“The AKC Museum of the Dog is the only fine arts Museum in the world devoted to the canine image,” receptionist Pam Schuchat told me. Since she specified fine arts, I wondered if there were other dog museums and googled TRAVEL-MOMENTS IN TIME. There’s a National Bird Dog Museum, a Border Collie Museum, and a curiosity-stirring Vintage & Collectible Dog Jewelry Museum. On TMT, Lori judged The American Kennel Club Museum of the Dog her “best recommendation.” I found this Museum at 1721 South Mason Road in West St. Louis County’s Queeny Park both a 5 Compass attraction and much more than a fine arts experience.
A museum focused on dogs was conceived in 1971 when the Westminster Kennel Club decided to promote humane education and improve the life of the dog. The Dog Museum of America in the New York Life Building at 51 Madison Avenue resulted. Growing fast, it moved to the 1853 Jarville house in St. Louis County. One of Jarville’s previous owners had been Edgar Queeny, a Monsanto Company President. Within 2 years (1989) a 14,000 square feet addition was necessary.
The Dog Museum’s current Director, Barbara McNab, says in Sirius, this Museum’s newsletter,”Without dogs, our houses are cold receptacles for things. Dogs make a fine warmer with their curled presence. They wake us, greet us, protect us, and ultimately carve a place in our hearts and our history.” Well said & no surprise that during her watch this museum’s a totally dog-centered space where visitors share galleries with real dogs. Those who step into its obedience training school are invited to stay. Its book and video library is available for research by appointment.

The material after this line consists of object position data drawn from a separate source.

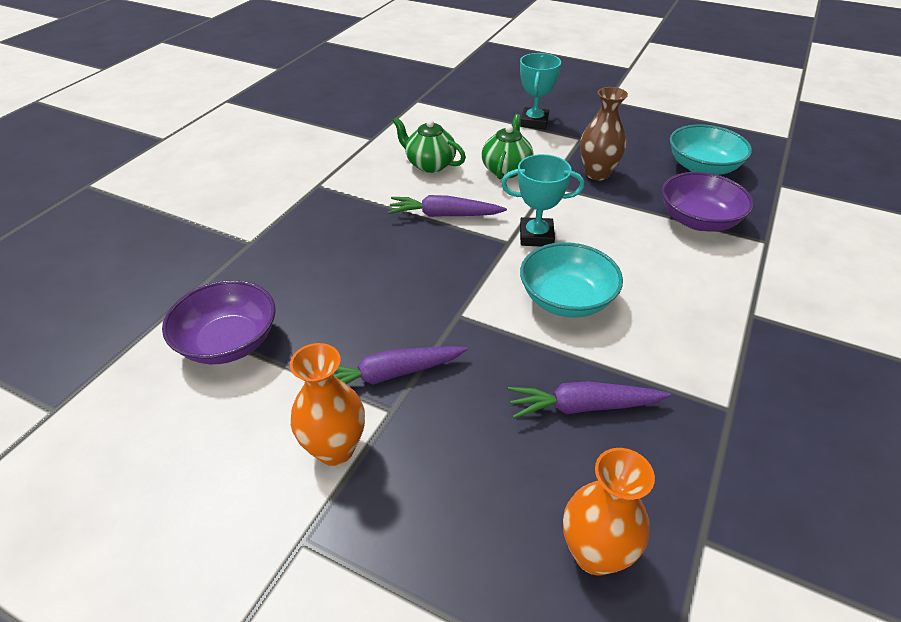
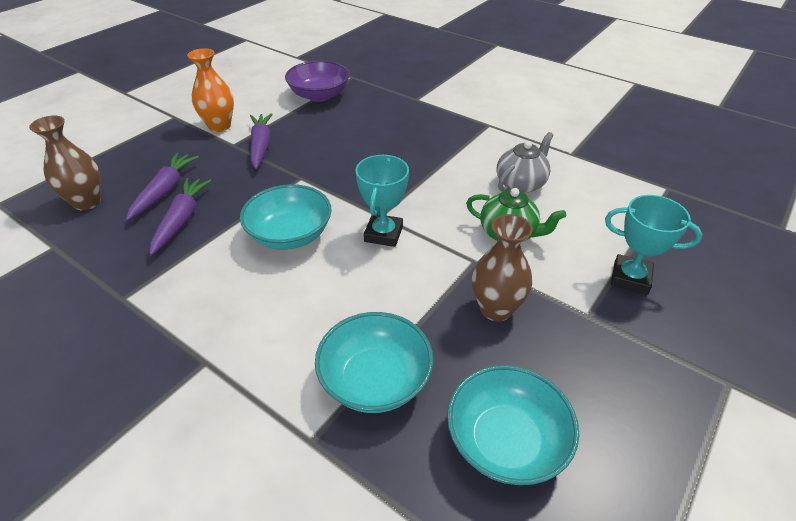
camera: 100 degrees right, 0 degrees up
(429, 164) = (521, 184): green teapot -> grey teapot
(444, 215) = (430, 184): purple carrot -> purple carrot (165, 191)
(595, 553) = (87, 202): orange vase -> brown vase
(698, 220) = (375, 380): purple bowl -> turquoise bowl

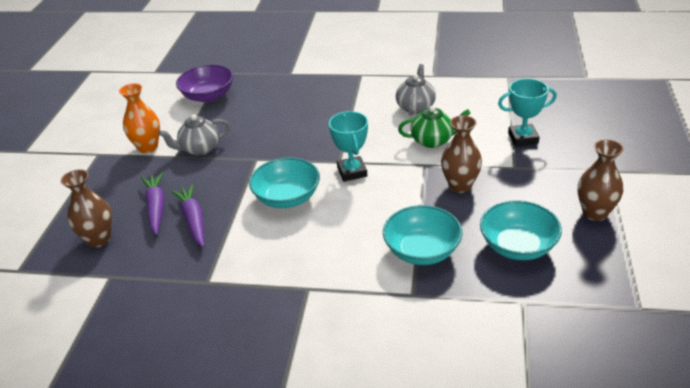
camera: 25 degrees left, 5 degrees down
(261, 145) = (199, 149): purple carrot -> grey teapot
(662, 446) = (595, 213): none -> brown vase

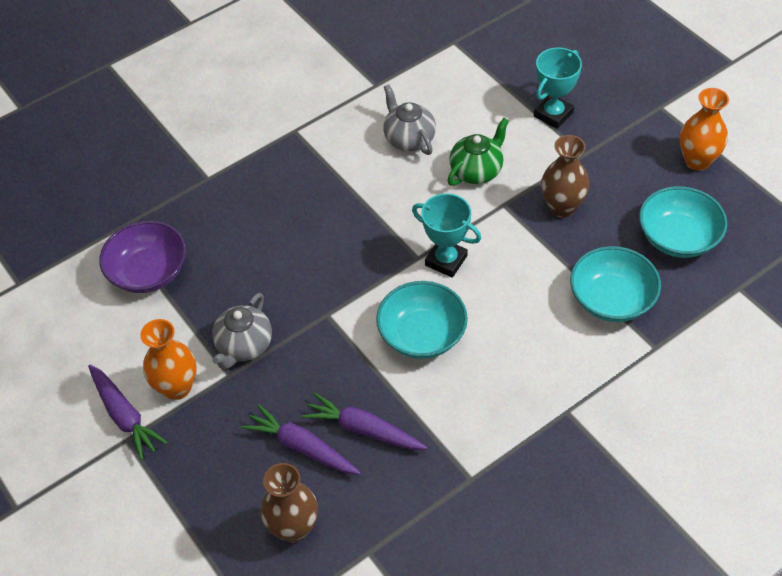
camera: 45 degrees left, 15 degrees up
(112, 145) = (125, 416): none -> purple carrot
(595, 213) = (697, 161): brown vase -> orange vase

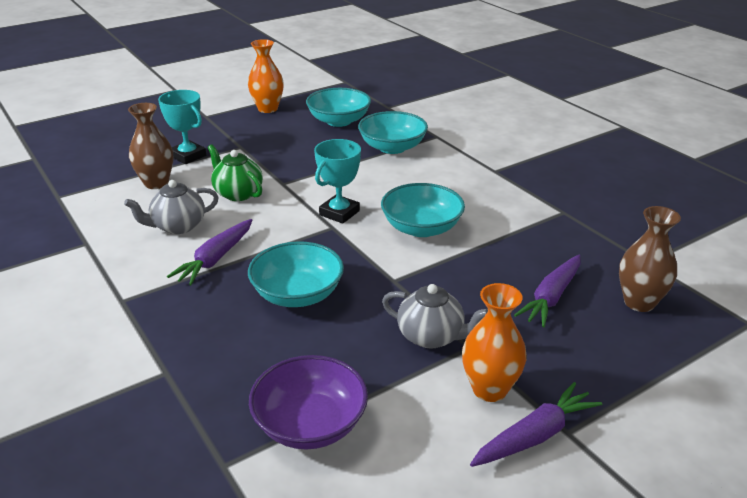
camera: 90 degrees left, 20 degrees down
(304, 244) = (297, 294): none -> turquoise bowl
(363, 429) = (526, 261): purple carrot -> purple carrot (215, 259)
(562, 207) = (295, 159): brown vase -> brown vase (156, 183)

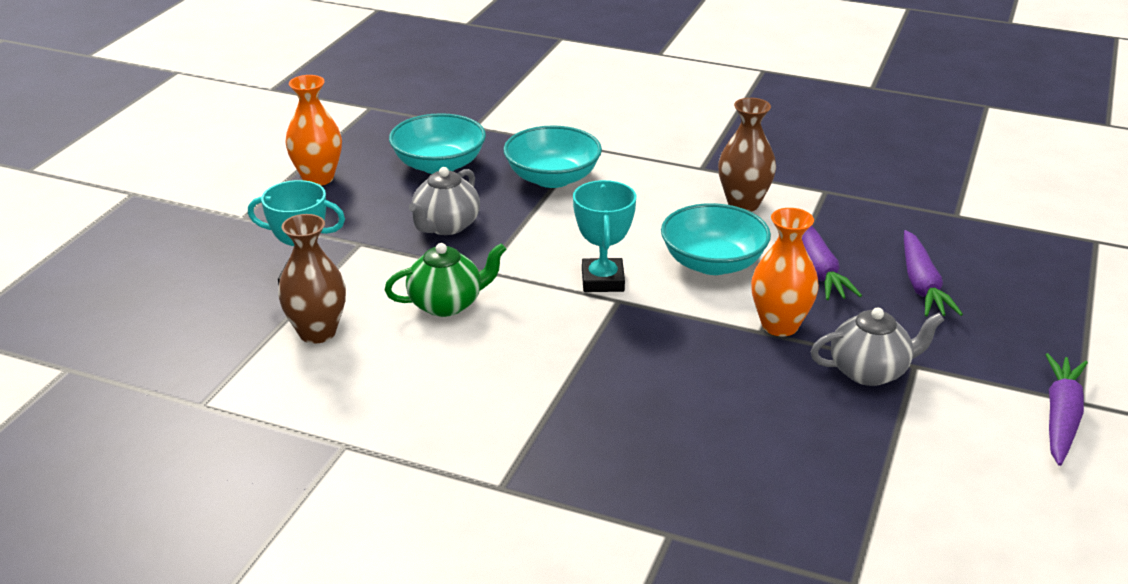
camera: 35 degrees left, 0 degrees up
(178, 226) = (433, 374): grey teapot -> grey teapot (445, 226)
(215, 259) = (539, 392): purple carrot -> purple carrot (819, 270)
(237, 193) = (447, 304): green teapot -> green teapot turned 150 degrees clockwise
(297, 294) = (686, 389): turquoise bowl -> none
(310, 424) = (876, 506): purple bowl -> none
(489, 389) = (979, 396): orange vase -> orange vase (780, 325)
(639, 302) = (996, 258): brown vase -> brown vase (743, 204)

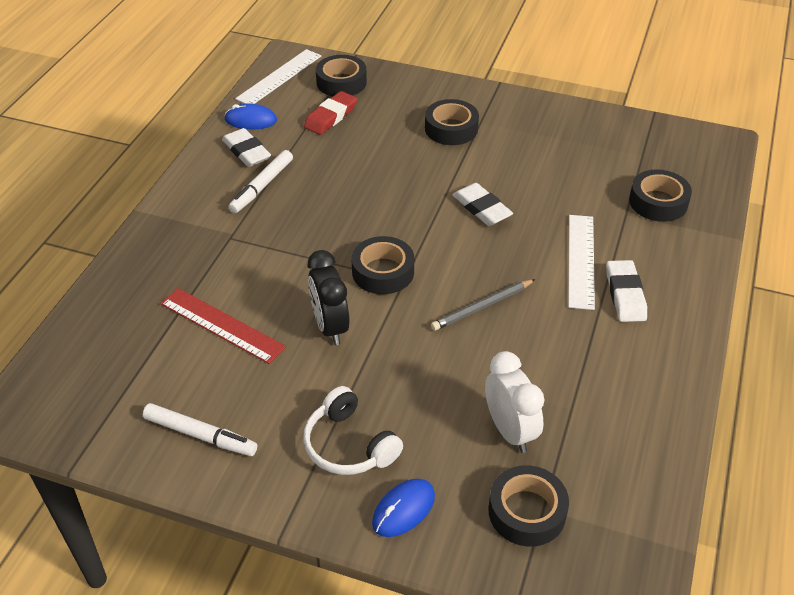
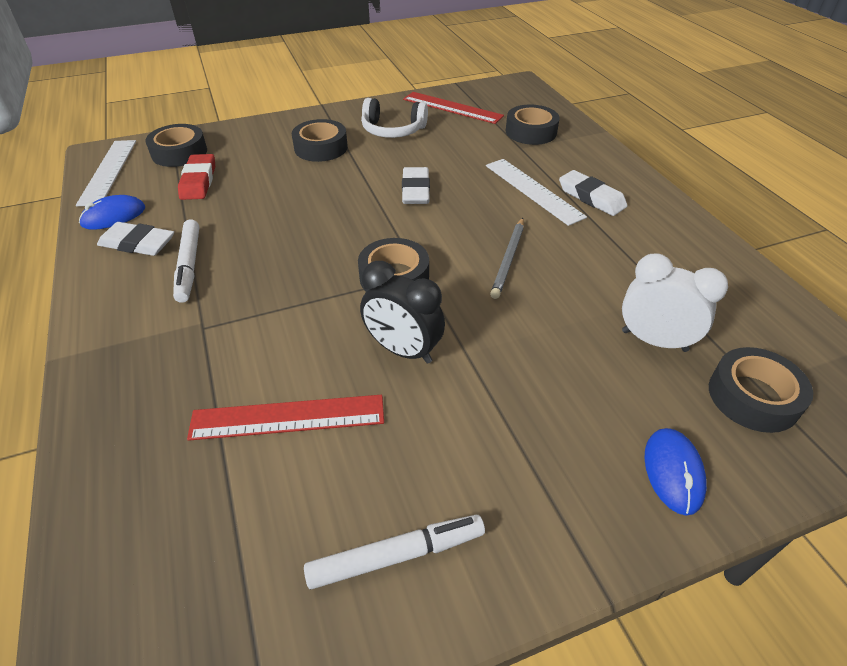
camera: 40 degrees left, 0 degrees up
(349, 445) = (553, 448): white headphones -> white headphones (393, 130)
(482, 208) = (416, 190): white eraser -> white eraser turned 75 degrees clockwise
(614, 140) = (452, 108): none -> red ruler

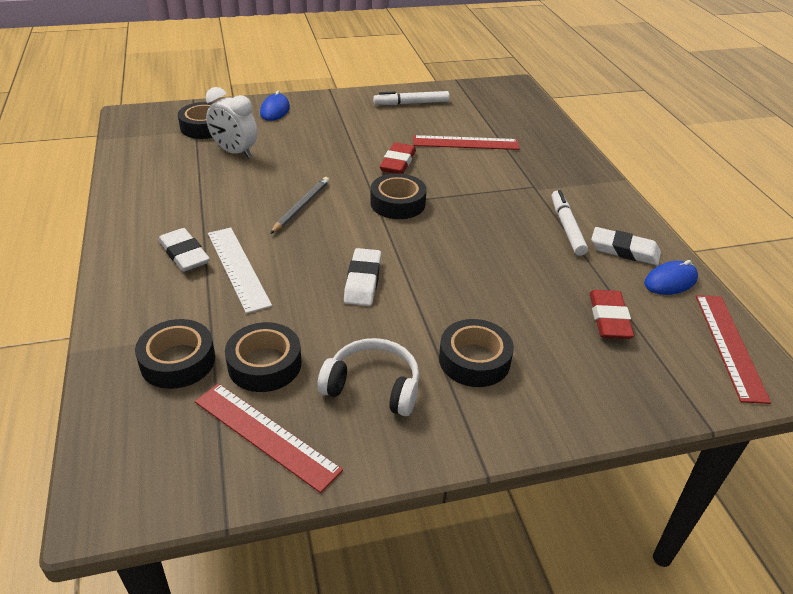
camera: 175 degrees left, 5 degrees down
(108, 171) = (729, 345): white ruler -> red ruler
(179, 152) = (662, 371): black tape -> black tape (264, 364)
(403, 350) = (398, 163): black clock -> red eraser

Displayed art includes at least 700 original paintings, bronzes, prints, etc. The oldest are some 16th century Asian temple dogs, and the newest is a recently acquired, prize-winning oil painting by Jerry Gadamus named “Golden Heritage”. Even though it depicts my favorite breed, the Golden Retriever, I didn’t select it for this blog. Nor did I pick Christine Merrill’s very recognizable “Millie on the South Lawn”, a famous painting of the Bush family’s beloved English Springer Spaniel. I didn’t even choose a painting by Sir Edwin Henry Landseer, whom I learned is the world’s most popular & respected dog artist. “Affenpincher Lying on a Green Pillow”, artist unknown, won my heart.
It took our party of 4–Martha & Julie, 2 of my sisters, Ruth, and myself–a couple of hours to share our favorites & minimally explore this museum’s vast collection. A carousel dog figure, some elegant Meissen dog figurines, dog sleds, police canine units, DOGS FOR DEFENSE about dogs in war–this museum has it all.
On my way out, I suggested that at least one memento of Asta, the 1930s dog star, be added to its movie tribute and was told that this Museum would love to but haven’t been given one yet. They depend on gifts.
If you’re a dog fancier, you’ll love the AKC Museum of the Dog. And if you have an Asta movie poster or the like, I known just the place for it.
PS The Museum of the Dog moved to New York City and opened in Midtown Manhattan at Park Avenue and 40th Street in February, 2019.